我们不是在攻击或捍卫知识,而是试图理解整个问题。 知识只是生活的一部分,而不是整体, 当这部分具有无所不包的重要性时,就像它现在威胁着要那样做, 那么生活就会变得肤浅,变成一种沉闷的例行公事, 在知识里面,人试图通过各种形式的转移和迷信来逃避, 引发灾难性的后果。 仅仅依赖知识,无论多么广泛地、狡猾地装配在一起, 都无法解决我们人类的问题; 想当然地认为它们能解决问题,那就会招致挫折与痛苦。 需要有某种更深刻的东西。 人可能知道仇恨是徒劳的,但摆脱仇恨,却是另一回事。 爱不是知识的问题。
To go back, positive thinking is no thinking at all; it is merely a modified continuity of what has been thought. The outward shape of it may change from time to time, depending on compulsions and pressures, but the core of positive thinking is always tradition. positive thinking is the process of conformity and the mind that conforms can never be in a state of discovery.
回过头来看,主动性的思考根本不是思考; 它只是在对曾经思考过的东西进行调整,以使其延续。 它的外形,可能会随着时间而改变, 这取决于内在的冲动和外部的压力, 但主动性的思考核心始终是传统。 主动性的思考是一种遵循的过程, 遵循的头脑,永远不会处于发现的状态。
“But can positive thinking be discarded? Is it not necessary at a certain level of human existence?”
“但主动性的思考可以被抛弃吗? 在人类存在的某个层面上,它难道不是必要的吗?”
Of course, but that’s not the whole issue. We are trying to find out if knowledge may become a hindrance to the understanding of truth. Knowledge is essential, for without it we should have to begin all over again in certain areas of our existence. This is fairly simple and clear. But will accumulated knowledge, however vast, help us to understand truth? “What is truth? Is it a common ground to be trodden by all? Or is it a subjective, individual experience?”
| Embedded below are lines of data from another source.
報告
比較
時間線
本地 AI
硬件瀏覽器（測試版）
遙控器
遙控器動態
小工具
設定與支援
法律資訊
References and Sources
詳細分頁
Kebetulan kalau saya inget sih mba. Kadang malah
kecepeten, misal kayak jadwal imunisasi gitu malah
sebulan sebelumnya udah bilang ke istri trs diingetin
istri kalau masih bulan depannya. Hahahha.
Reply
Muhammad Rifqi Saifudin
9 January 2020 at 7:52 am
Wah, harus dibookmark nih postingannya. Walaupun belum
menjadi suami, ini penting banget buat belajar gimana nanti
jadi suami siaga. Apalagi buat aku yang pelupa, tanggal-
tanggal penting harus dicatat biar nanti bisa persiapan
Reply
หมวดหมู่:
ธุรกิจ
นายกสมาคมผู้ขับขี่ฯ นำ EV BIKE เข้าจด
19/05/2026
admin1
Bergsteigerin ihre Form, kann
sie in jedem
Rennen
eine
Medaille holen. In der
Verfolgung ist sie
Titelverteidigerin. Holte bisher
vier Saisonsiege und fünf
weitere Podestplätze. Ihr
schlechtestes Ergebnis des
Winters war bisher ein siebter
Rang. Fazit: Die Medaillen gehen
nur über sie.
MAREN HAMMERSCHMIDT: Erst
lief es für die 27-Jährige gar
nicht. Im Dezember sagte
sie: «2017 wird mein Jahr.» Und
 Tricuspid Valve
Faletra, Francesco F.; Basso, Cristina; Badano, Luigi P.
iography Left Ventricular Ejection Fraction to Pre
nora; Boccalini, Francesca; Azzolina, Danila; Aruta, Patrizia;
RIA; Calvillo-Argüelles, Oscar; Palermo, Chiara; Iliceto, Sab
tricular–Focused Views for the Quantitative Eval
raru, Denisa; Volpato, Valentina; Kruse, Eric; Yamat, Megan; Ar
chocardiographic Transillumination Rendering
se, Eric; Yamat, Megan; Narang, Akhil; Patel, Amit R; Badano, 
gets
当然是,但这不是完全的。 我们试图找出知识是否会成为理解真理的障碍。 知识是必不可少的,因为没有它, 我们就不得不在我们存在的某些领域内重新开始。 这是相当简单和清楚的。 但是,积累的知识,无论多么的浩瀚,有助于我们理解真理吗? “什么是真理?它是所有人踩踏的土地吗? 还是一种主观的、个人的体验?”
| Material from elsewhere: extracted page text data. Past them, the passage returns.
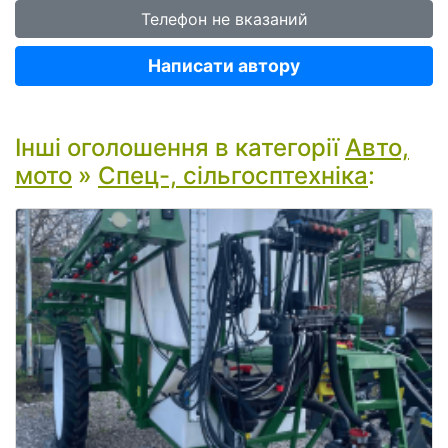
Телефон не вказаний
Написати автору
Інші оголошення в категорії
Авто,
мото
»
Спец-, сільгосптехніка
: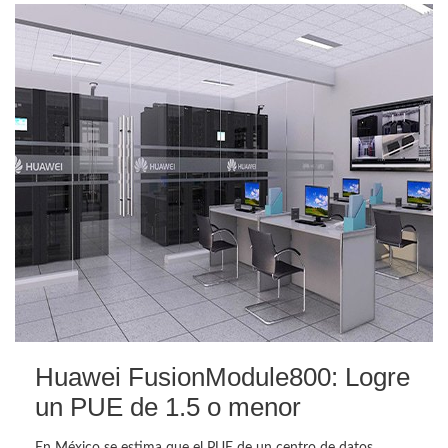
Huawei FusionModule800: Logre
un PUE de 1.5 o menor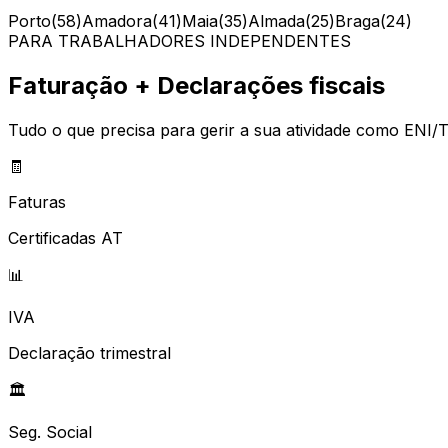
Porto
(
58
)
Amadora
(
41
)
Maia
(
35
)
Almada
(
25
)
Braga
(
24
)
PARA TRABALHADORES INDEPENDENTES
Faturação + Declarações fiscais
Tudo o que precisa para gerir a sua atividade como ENI/T
🧾
Faturas
Certificadas AT
📊
IVA
Declaração trimestral
🏛️
Seg. Social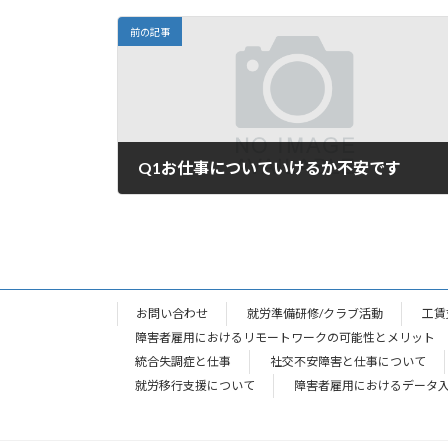
前の記事
Q1お仕事についていけるか不安です
2024年5月2日
お問い合わせ
就労準備研修/クラブ活動
工賃
障害者雇用におけるリモートワークの可能性とメリット
統合失調症と仕事
社交不安障害と仕事について
就労移行支援について
障害者雇用におけるデータ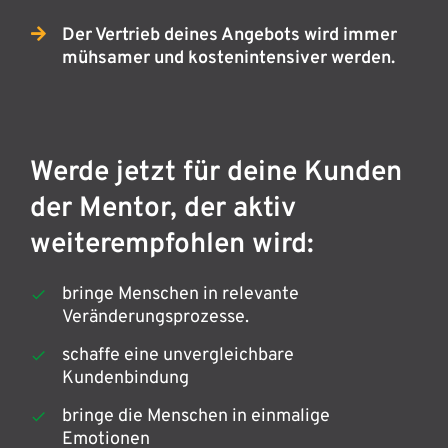
Der Vertrieb deines Angebots wird immer
mühsamer und kostenintensiver werden.
Werde jetzt für deine Kunden
der Mentor, der aktiv
weiterempfohlen wird:
bringe Menschen in relevante
Veränderungsprozesse.
schaffe eine unvergleichbare
Kundenbindung
bringe die Menschen in einmalige
Emotionen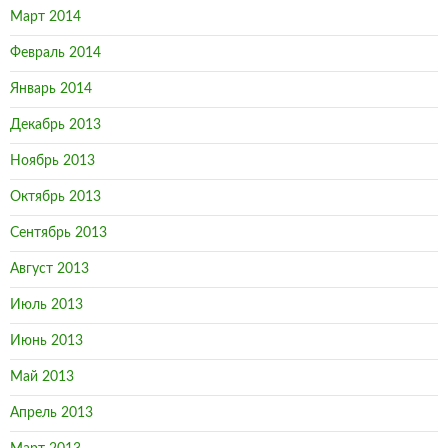
Март 2014
Февраль 2014
Январь 2014
Декабрь 2013
Ноябрь 2013
Октябрь 2013
Сентябрь 2013
Август 2013
Июль 2013
Июнь 2013
Май 2013
Апрель 2013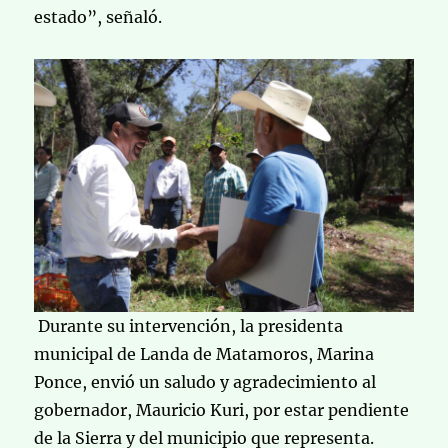
estado”, señaló.
Durante su intervención, la presidenta
municipal de Landa de Matamoros, Marina
Ponce, envió un saludo y agradecimiento al
gobernador, Mauricio Kuri, por estar pendiente
de la Sierra y del municipio que representa.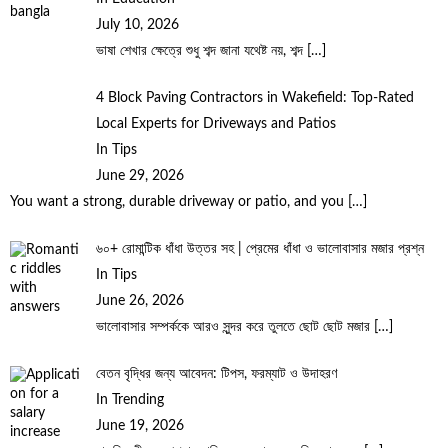
July 10, 2026
ভাষা শেখার ক্ষেত্রে শুধু শব্দ জানা যথেষ্ট নয়, শব্দ
[…]
4 Block Paving Contractors in Wakefield: Top-Rated
Local Experts for Driveways and Patios
In Tips
June 29, 2026
You want a strong, durable driveway or patio, and you
[…]
৬০+ রোমান্টিক ধাঁধা উত্তর সহ | প্রেমের ধাঁধা ও ভালোবাসার মজার প্রশ্ন
In Tips
June 26, 2026
ভালোবাসার সম্পর্ককে আরও সুন্দর করে তুলতে ছোট ছোট মজার
[…]
বেতন বৃদ্ধির জন্য আবেদন: টিপস, ফরম্যাট ও উদাহরণ
In Trending
June 19, 2026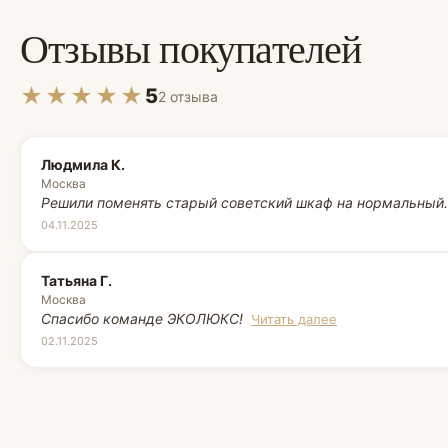
Отзывы покупателей
★★★★★
5
2 отзыва
Людмила К.
Москва
Решили поменять старый советский шкаф на нормальный
04.11.2025
Татьяна Г.
Москва
Спасибо команде ЭКОЛЮКС!
Читать далее
02.11.2025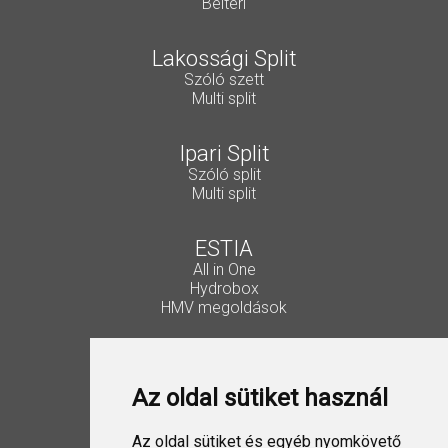
Beltéri
Lakossági Split
Szóló szett
Multi split
Ipari Split
Szóló split
Multi split
ESTIA
All in One
Hydrobox
HMV megoldások
Vezérlők, kiegészítők
Lakossági Split
Az oldal sütiket használ
Ipari Split
VRF
ESTIA
Az oldal sütiket és egyéb nyomkövető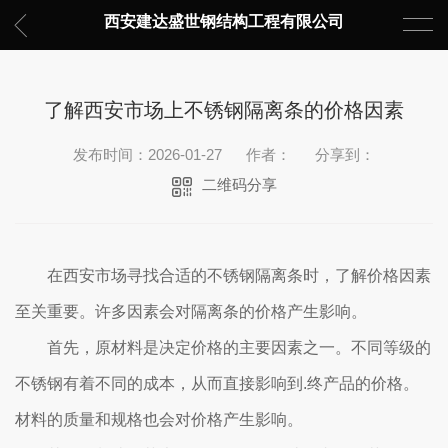
西安建达盛世钢结构工程有限公司
了解西安市场上不锈钢隔离条的价格因素
发布时间：2026-01-27
作者：
分享到：
二维码分享
在西安市场寻找合适的不锈钢隔离条时，了解价格因素
至关重要。许多因素会对隔离条的价格产生影响。
首先，原材料是决定价格的主要因素之一。不同等级的
不锈钢有着不同的成本，从而直接影响到.终产品的价格。
材料的质量和规格也会对价格产生影响。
By whatever name it may be called, truth must ever be new, living; but the words ‘new’ and ‘living’ are used only to convey a state that is not static, not dead, not a fixed point within the mind of man. Truth must be discovered anew from moment to moment, it is not an experience that can be repeated; it has no continuity, it is a timeless state. The division between the many and the one must cease for truth to be. It is not a state to be achieved, nor a point towards which the mind can evolve, grow. If truth is conceived as a thing to be gained, then the cultivation of knowledge and the accumulations of memory become necessary, giving rise to the guru and the follower, the one who knows and the one who does not know.
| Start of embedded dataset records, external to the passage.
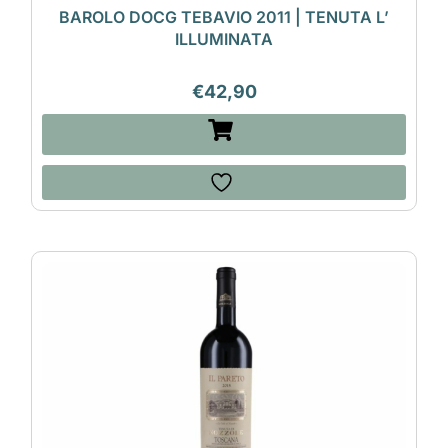
BAROLO DOCG TEBAVIO 2011 | TENUTA L’
ILLUMINATA
€
42,90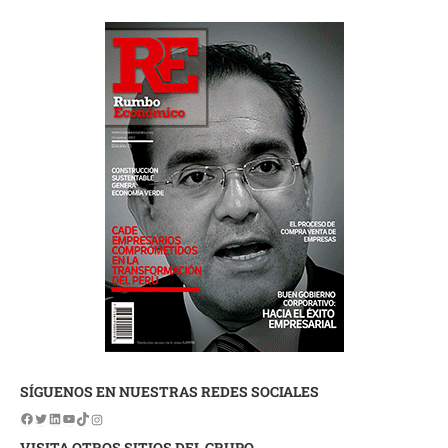
SÍGUENOS EN NUESTRAS REDES SOCIALES
VISITA OTROS SITIOS DEL GRUPO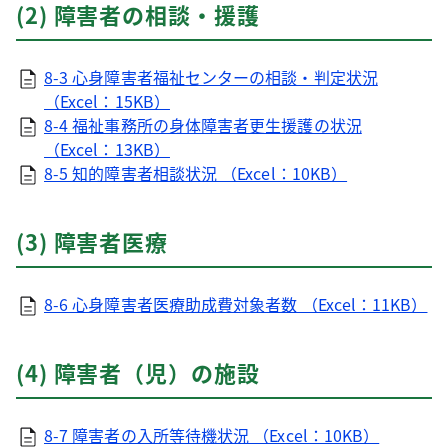
(2) 障害者の相談・援護
8-3 心身障害者福祉センターの相談・判定状況
（Excel：15KB）
8-4 福祉事務所の身体障害者更生援護の状況
（Excel：13KB）
8-5 知的障害者相談状況 （Excel：10KB）
(3) 障害者医療
8-6 心身障害者医療助成費対象者数 （Excel：11KB）
(4) 障害者（児）の施設
8-7 障害者の入所等待機状況 （Excel：10KB）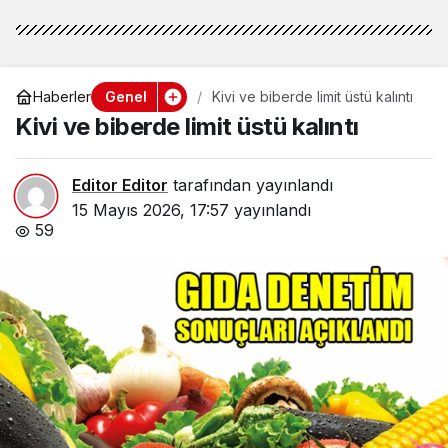
Genel
Haberler
Kivi ve biberde limit üstü kalıntı
Kivi ve biberde limit üstü kalıntı
Editor Editor
tarafından yayınlandı
15 Mayıs 2026, 17:57
yayınlandı
59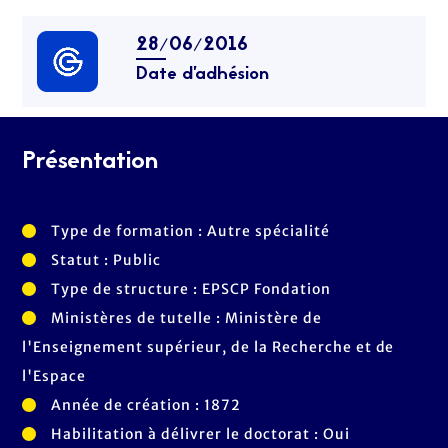
28/06/2016
Date d’adhésion
Présentation
Type de formation : Autre spécialité
Statut : Public
Type de structure : EPSCP Fondation
Ministères de tutelle : Ministère de
l'Enseignement supérieur, de la Recherche et de
l'Espace
Année de création : 1872
Habilitation à délivrer le doctorat : Oui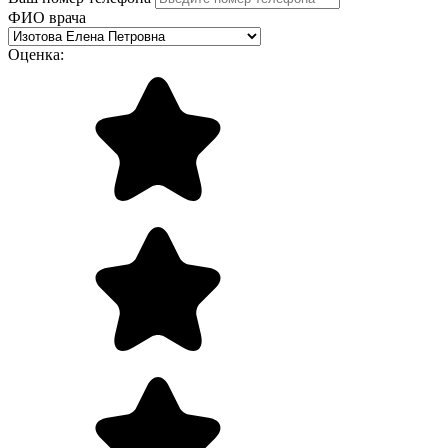
ФИО врача
Оценка: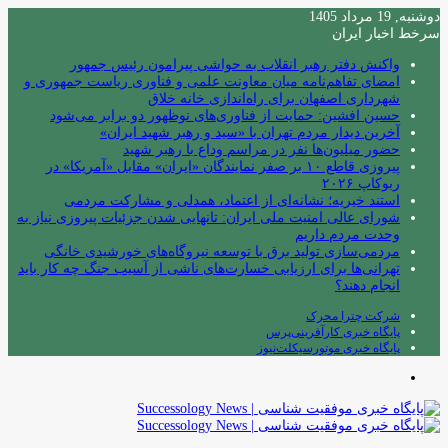
دوشنبه, 19 مرداد 1405
سرخط اخبار ایران
واکنش دفتر رهبر انقلاب به حواشی پیرامون رئیس جمهور
امضای تفاهم‌نامه میان معاونت علمی و فناوری ریاست جمهوری و
شهرداری اصفهان برای راه‌اندازی خانه خلاق
حسین افشین: حمایت از فناوری‌های نوظهور دو برابر می‌شود
آخرین دیدار مردم تهران با «سید و رهبر شهید ایران»
حضور میلیون‌ها نفر در مراسم وداع با رهبر شهید
پیروزی قاطع ۱۰ بر صفر نمایندگان «ایران» مقابل «آمریکا» در
ربوکاپ ۲۰۲۶
استند خیریه؛ نشانه‌ای از اعتماد، همدلی و مشارکت مردمی
شورای عالی امنیت ملی ایران: تانهایی شدن جزئیات پیروزی نیاز به
وحدت مردم داریم
مردمی‌سازی تولید برق با توسعه نیروگاه‌های خورشیدی خانگی
تهرانی‌ها برای ارزیابی خسارت‌های ناشی از آسیب جنگ چه کار باید
انجام دهند؟
شرکت چترا محرک
پایگاه خبری کارآفرینی‌پرس
پایگاه خبری موتورسیکلت‌نیوز
منو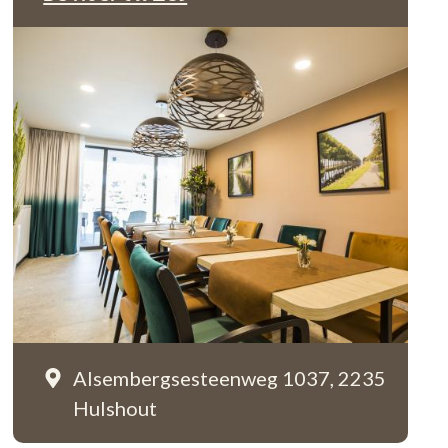
Alsembergsesteenweg 1037,
2235
Hulshout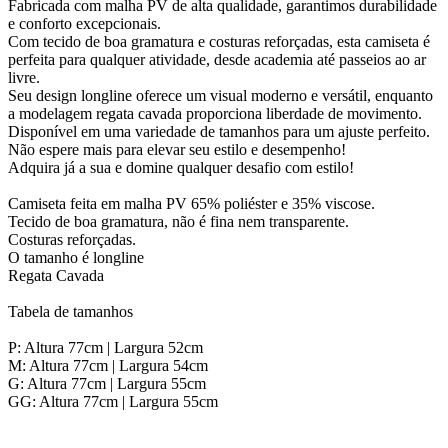
Fabricada com malha PV de alta qualidade, garantimos durabilidade
e conforto excepcionais.
Com tecido de boa gramatura e costuras reforçadas, esta camiseta é
perfeita para qualquer atividade, desde academia até passeios ao ar
livre.
Seu design longline oferece um visual moderno e versátil, enquanto
a modelagem regata cavada proporciona liberdade de movimento.
Disponível em uma variedade de tamanhos para um ajuste perfeito.
Não espere mais para elevar seu estilo e desempenho!
Adquira já a sua e domine qualquer desafio com estilo!
Camiseta feita em malha PV 65% poliéster e 35% viscose.
Tecido de boa gramatura, não é fina nem transparente.
Costuras reforçadas.
O tamanho é longline
Regata Cavada
Tabela de tamanhos
P: Altura 77cm | Largura 52cm
M: Altura 77cm | Largura 54cm
G: Altura 77cm | Largura 55cm
GG: Altura 77cm | Largura 55cm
无论它被叫成什么名字,真理必然永远是新的、活的; 但是‘新’和‘活’这两个词只是用来传达一种状态 —— 它不是静态的,不是死的,不是头脑里面的某个固定点。 真理必须每时每刻重新被发现, 它不是一种可以重复的体验;它没有延续性,它是一种非时间的状态。 ‘多’和‘一’之间的划分必须消失,以便于真理的存在。 它不是一个要抵达的状态,也不是一个头脑可以进化、成长的点。 如果真理被设想为一种要获得的东西, 那么知识的培养和记忆的积累就成为必要, 从而产生了上师和追随者 —— 一个知道的人和一个不知道的人。
“Then you are against gurus and followers?” It’s not a matter of being against something but of perceiving that conformity, which is the desire for security, with its fears, prevents the experiencing of the timeless. “I think I understand what you mean. But is it not immensely difficult to renounce all that one has gathered? Indeed, is it possible?”
“那你就是在反对上师和追随者?” 这不是一个反对某个事情的问题, 而是感知那种遵循,那种安全感, 其中包含的恐惧,阻止了对那种非时间的东西的体验。 “我想我明白你的意思。 但是,放弃一个人所收集的一切,难道不是非常困难吗? 实际上,有这种可能吗?”
To give up in order to gain is no renunciation at all. To see the false as the false, to see the true in the false, and to see the true as the true – it is this that sets the mind free.
为了获取而放弃,根本不是放弃。 看见虚假就是虚假,看见虚假的本质,看见真实就是真理 —— 那么,它就解放了头脑。